Later, Beller asked a follow-up question: “He hit you, [and] you said he had some sort of behavior right afterward. Could you describe that again?”
“Because we were face-to-face, I grabbed ahold of him, and I was trying to incapacitate him to make him go down,” responded Ruppel, holding his hands out to demonstrate a chokehold. “And he looked right at me. And the next thing I know that hand’s coming up and he hits me because I went ‘Oh!’ I probably made a noise. I don’t know. And he looked at me and he just kind of laughed. He’s like, ‘Yeah!’ … In my mind, he knew exactly what he was doing. He knew where he was going with that knife [sic]. He just kind of laughed.”
Judge Morrison England of the U.S. District Court, Eastern District of California, in Sacramento, dismissed a lawsuit brought by the Rushing family against the city of Chico, Armed Guard Private Protection and Butte County, among other defendants. England’s decision, dated July 22, 2020, praised the police response in Tyler’s death, calling it “restrained and methodical.” The Rushings have appealed and a hearing is scheduled Oct. 5 at the U.S. Court of Appeals for the Ninth Circuit in San Francisco.
Dave Waddell is a contributor to ChicoSol.
Thank you Dave Waddell for another revealing article about the tactics and ethics of the “peace officers” and guard who killed Tyler.
I would like the ChicoSol readers to know that the armed guard, Edgar Sanchez, entered the dark patio through the bushes where the fence post came loose from the corner of the building, unannounced, using the light on his unholstered pistol to look around the patio. The job of the guard is to “observe and report” per state guidelines. An armed guard does not have the legal authority… or training… to draw his firearm and go hunting for a suspect. When Tyler hit Sanchez’s wrist with the flower pot he had no idea who was pointing a gun at him. District Attorney Ramsey must have missed that section of the California Bureau of Security and Investigative Services Laws and Regulations.

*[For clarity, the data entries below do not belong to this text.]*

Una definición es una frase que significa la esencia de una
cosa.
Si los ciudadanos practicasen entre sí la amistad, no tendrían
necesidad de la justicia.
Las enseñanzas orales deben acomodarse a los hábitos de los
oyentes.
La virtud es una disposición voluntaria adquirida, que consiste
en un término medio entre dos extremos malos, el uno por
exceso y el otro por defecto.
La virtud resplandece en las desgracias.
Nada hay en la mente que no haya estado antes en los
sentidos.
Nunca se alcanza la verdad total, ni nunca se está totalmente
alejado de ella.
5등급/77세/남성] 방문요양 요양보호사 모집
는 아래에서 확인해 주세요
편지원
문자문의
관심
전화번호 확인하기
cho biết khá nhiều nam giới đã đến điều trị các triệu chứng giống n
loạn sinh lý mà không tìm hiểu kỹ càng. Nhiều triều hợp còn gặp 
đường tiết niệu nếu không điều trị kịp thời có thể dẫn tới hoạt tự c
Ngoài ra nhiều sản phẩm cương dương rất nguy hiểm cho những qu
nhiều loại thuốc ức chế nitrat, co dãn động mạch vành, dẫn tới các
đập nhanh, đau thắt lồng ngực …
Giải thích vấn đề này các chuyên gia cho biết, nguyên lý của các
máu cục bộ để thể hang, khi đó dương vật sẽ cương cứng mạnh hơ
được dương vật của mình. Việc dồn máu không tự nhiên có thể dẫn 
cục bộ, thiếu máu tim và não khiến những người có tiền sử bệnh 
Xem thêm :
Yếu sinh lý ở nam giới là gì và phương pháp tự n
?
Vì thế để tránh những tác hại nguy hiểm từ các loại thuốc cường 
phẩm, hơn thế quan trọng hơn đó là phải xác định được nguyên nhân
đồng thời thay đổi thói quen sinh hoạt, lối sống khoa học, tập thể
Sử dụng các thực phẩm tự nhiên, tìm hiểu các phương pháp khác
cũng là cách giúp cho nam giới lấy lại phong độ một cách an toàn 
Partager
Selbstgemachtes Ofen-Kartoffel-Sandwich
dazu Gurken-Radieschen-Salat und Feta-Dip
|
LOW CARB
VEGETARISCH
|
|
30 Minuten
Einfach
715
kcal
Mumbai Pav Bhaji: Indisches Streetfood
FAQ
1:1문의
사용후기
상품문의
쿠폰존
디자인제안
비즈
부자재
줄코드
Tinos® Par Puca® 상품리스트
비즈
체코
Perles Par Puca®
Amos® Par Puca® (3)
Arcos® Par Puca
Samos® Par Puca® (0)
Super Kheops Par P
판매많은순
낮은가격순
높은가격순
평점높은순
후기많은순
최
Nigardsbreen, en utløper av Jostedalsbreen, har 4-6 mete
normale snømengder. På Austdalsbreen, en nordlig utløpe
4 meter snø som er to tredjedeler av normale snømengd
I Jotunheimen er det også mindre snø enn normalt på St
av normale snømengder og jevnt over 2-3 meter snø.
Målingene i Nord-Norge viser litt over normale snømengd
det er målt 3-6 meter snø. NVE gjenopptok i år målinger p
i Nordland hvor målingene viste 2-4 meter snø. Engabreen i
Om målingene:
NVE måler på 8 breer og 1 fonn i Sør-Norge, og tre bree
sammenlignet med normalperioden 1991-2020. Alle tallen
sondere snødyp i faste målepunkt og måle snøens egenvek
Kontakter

Same Judge as is presiding over the Federal Injunction against the City of Chico now. We definitely need the Civil Rights Division of the DOJ looking into the policies and practices utilized by the city and the Butte County District Attorney in relationship to the civil rights of ALL of the citizens of this city which is also dealing with being ground zero for climate refugees in the west.
Isn’t there any response from the Chico PD, or the Butte County DA about this story? they are usually very good about press releases!
This story makes me ask why the police could not have done considerably more to de escalate the situation when they arrived at the scene? For instance, waiting outside the bathroom, where neither they nor Tyler were in immediate danger. Putting some time and distance between themselves and Tyler , calling on behavioral health professionals for immediate assistance and choosing not to shoot first and ask questions later…….these are what I would have liked to have seen from Chico’s police. Tyler’s killing was a tragedy that never should have happened.